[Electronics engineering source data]
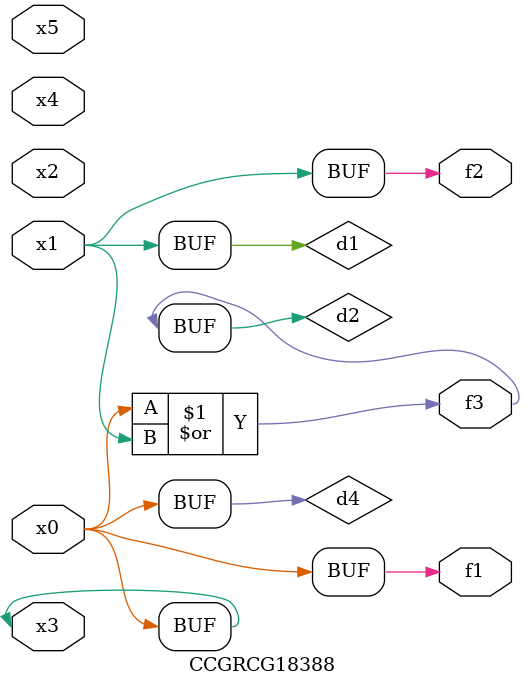
<source format=v>
module CCGRCG18388(
	input x0, x1, x2, x3, x4, x5,
	output f1, f2, f3
);

	wire d1, d2, d3, d4;

	and (d1, x1);
	or (d2, x0, x1);
	nand (d3, x0, x5);
	buf (d4, x0, x3);
	assign f1 = d4;
	assign f2 = d1;
	assign f3 = d2;
endmodule

</source>
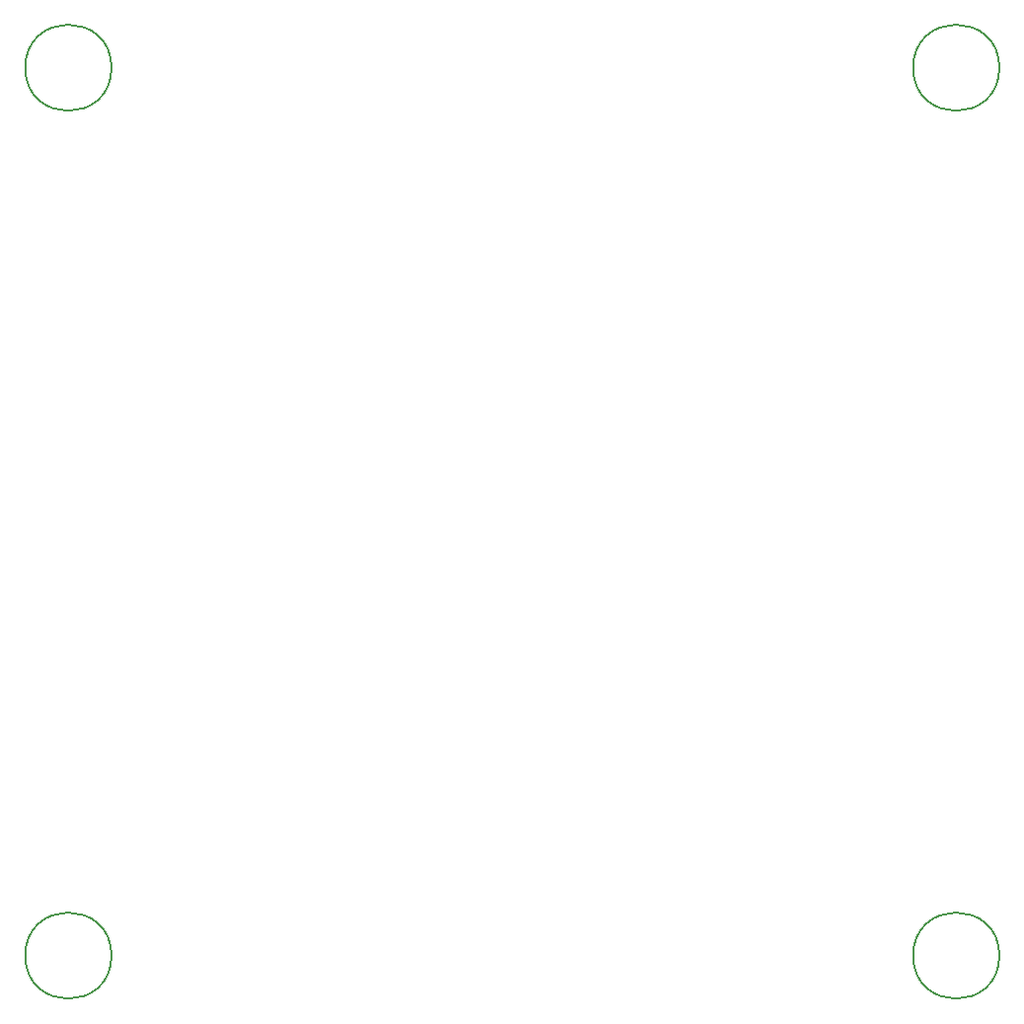
<source format=gbr>
%TF.GenerationSoftware,KiCad,Pcbnew,(6.0.7)*%
%TF.CreationDate,2022-08-13T23:51:54-04:00*%
%TF.ProjectId,PB_16,50425f31-362e-46b6-9963-61645f706362,v3*%
%TF.SameCoordinates,Original*%
%TF.FileFunction,Other,Comment*%
%FSLAX46Y46*%
G04 Gerber Fmt 4.6, Leading zero omitted, Abs format (unit mm)*
G04 Created by KiCad (PCBNEW (6.0.7)) date 2022-08-13 23:51:54*
%MOMM*%
%LPD*%
G01*
G04 APERTURE LIST*
%ADD10C,0.150000*%
G04 APERTURE END LIST*
D10*
%TO.C,H1*%
X247540000Y-40640000D02*
G75*
G03*
X247540000Y-40640000I-3700000J0D01*
G01*
%TO.C,H2*%
X171340000Y-40640000D02*
G75*
G03*
X171340000Y-40640000I-3700000J0D01*
G01*
%TO.C,H3*%
X247540000Y-116840000D02*
G75*
G03*
X247540000Y-116840000I-3700000J0D01*
G01*
%TO.C,H4*%
X171340000Y-116840000D02*
G75*
G03*
X171340000Y-116840000I-3700000J0D01*
G01*
%TD*%
M02*

</source>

Exercise instructions:
Wherever a line in the records contains the word "APERTURE", copy that line.

Output for this task:
G04 APERTURE LIST*
G04 APERTURE END LIST*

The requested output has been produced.